By Do-Hyoung Park – www.mntwins.com
Following the Twins’ first-round selection of North Carolina first baseman Aaron Sabato on Wednesday, the club added plenty more pop with Tennessee outfielder Alerick Soularie in the second round and Hawaiian high school outfielder Kala’i Rosario in the fifth round. In between, they nabbed the easy, projectable mechanics and four-pitch mix of high school right-hander Marco Raya in the fourth.
Johnson expects the Twins to have no trouble signing all their selections, and considering that they selected toward the end of every round and only had four picks in the five-round Draft, he felt fortunate that the board played out the way it did, allowing the Twins to snag both Raya and Rosario.
“We talked about all those different scenarios going into today, and we felt like this was one of the very best outcomes that we could have had,” said Johnson. “These are all players that we targeted that were high on our board, and we’re extremely excited about the guys we drafted today.”
Now that the two-day main event is over, the Twins will prepare their pitches for the vast pool of non-drafted free agents and look to fill out as much of an incoming class as they can manage. In the meantime, let’s take a closer look at the three newest members of the organization:
In a fun twist of fate, the journey that brought Soularie to the Minnesota organization actually began in earnest at Blue Wahoos Stadium in Pensacola, Fla., home of the Twins’ Double-A affiliate.

Exercise material:
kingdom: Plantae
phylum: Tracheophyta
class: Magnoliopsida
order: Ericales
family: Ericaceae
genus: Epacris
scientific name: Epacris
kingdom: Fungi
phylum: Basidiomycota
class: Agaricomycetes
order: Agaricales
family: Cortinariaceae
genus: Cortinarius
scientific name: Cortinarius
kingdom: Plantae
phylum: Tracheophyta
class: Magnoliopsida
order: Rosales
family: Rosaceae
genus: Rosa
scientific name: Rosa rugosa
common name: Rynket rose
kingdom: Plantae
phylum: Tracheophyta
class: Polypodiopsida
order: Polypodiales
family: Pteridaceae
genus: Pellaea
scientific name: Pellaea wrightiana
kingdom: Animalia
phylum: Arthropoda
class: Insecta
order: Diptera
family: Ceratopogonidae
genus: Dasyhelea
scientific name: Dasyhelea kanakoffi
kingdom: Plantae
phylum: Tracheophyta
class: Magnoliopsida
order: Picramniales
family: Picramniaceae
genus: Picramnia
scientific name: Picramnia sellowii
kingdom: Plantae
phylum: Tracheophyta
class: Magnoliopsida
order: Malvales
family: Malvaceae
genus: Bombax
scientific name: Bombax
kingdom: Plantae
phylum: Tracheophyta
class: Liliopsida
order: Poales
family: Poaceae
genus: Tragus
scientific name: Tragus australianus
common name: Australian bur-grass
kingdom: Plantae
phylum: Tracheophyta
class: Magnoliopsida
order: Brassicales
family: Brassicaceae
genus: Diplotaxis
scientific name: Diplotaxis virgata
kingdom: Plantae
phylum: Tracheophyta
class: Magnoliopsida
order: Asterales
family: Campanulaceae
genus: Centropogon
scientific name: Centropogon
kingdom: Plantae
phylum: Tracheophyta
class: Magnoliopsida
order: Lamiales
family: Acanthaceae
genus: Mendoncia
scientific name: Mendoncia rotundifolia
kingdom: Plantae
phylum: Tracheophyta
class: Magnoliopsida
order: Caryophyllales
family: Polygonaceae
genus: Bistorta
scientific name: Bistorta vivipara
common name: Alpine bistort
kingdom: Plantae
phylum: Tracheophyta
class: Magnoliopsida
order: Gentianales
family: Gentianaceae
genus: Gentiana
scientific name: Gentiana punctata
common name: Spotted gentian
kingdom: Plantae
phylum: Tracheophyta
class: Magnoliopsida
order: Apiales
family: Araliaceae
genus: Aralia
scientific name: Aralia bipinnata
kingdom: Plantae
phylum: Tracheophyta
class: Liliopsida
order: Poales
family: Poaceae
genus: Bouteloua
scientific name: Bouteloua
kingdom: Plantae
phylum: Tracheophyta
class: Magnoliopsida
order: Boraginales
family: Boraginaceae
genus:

To be done:
- a) Starting with the first of the rows and going on through the line with "scientific name: Bombax", rewrite those lines, replacing "scientific name" with "taxon name" and leaving everything else unchanged.
- b) Continue the article on the Twins' draft picks from where it stops.

Expected answers:
- a)
kingdom: Plantae
phylum: Tracheophyta
class: Magnoliopsida
order: Ericales
family: Ericaceae
genus: Epacris
taxon name: Epacris
kingdom: Fungi
phylum: Basidiomycota
class: Agaricomycetes
order: Agaricales
family: Cortinariaceae
genus: Cortinarius
taxon name: Cortinarius
kingdom: Plantae
phylum: Tracheophyta
class: Magnoliopsida
order: Rosales
family: Rosaceae
genus: Rosa
taxon name: Rosa rugosa
common name: Rynket rose
kingdom: Plantae
phylum: Tracheophyta
class: Polypodiopsida
order: Polypodiales
family: Pteridaceae
genus: Pellaea
taxon name: Pellaea wrightiana
kingdom: Animalia
phylum: Arthropoda
class: Insecta
order: Diptera
family: Ceratopogonidae
genus: Dasyhelea
taxon name: Dasyhelea kanakoffi
kingdom: Plantae
phylum: Tracheophyta
class: Magnoliopsida
order: Picramniales
family: Picramniaceae
genus: Picramnia
taxon name: Picramnia sellowii
kingdom: Plantae
phylum: Tracheophyta
class: Magnoliopsida
order: Malvales
family: Malvaceae
genus: Bombax
taxon name: Bombax

- b)
When Soularie transferred to Tennessee from San Jacinto Community College before the 2019 season, he was fortunate to join the staff of head coach Tony Vitello, who had known Soularie since seventh grade. But without a track record against the better pitching of the Southeastern Conference, he wasn’t a lock for a starting spot despite his highly regarded bat and superb footwork in the outfield.
And then, “the homer” happened. It was a three-run shot to dead center field against Louisiana-Monroe on March 1 during the Cox Diamond Invitational at Blue Wahoos Stadium. It was so loud that Vitello and his staff still talk about it to this day.
“It was the loudest I’ve heard a bat. Every one of us talked about how it sounded like a buck shot,” Vitello said. “When he first got here, he wasn’t a no-doubt starter for us. And in Pensacola, when he hit that home run, that was the moment. He never left the lineup again. We put him in the middle of the lineup. Really, from that point on, he was arguably our best hitter.”
Much like Sabato, Soularie is known for making hard contact at the plate with strong command of the strike zone. Though Soularie was undrafted out of Atascocita High School in the outskirts of Houston, the 20-year-old outfielder hit .402 as a freshman at San Jacinto and carried those strong numbers into his two-year career at Tennessee against the stronger competition of the Southeastern Conference.
Over the last two years, Soularie hit a combined .336/.448/.586 with 16 homers and, notably, more walks (49) than strikeouts (47), showing off consistent line-drive contact to all fields with some power upside and an advanced eye at the plate, particularly in identifying breaking balls early out of the hand, according to Vitello. Soularie was named to the 2019 All-SEC First Team and was also listed as a third-team All-American by D1Baseball.com.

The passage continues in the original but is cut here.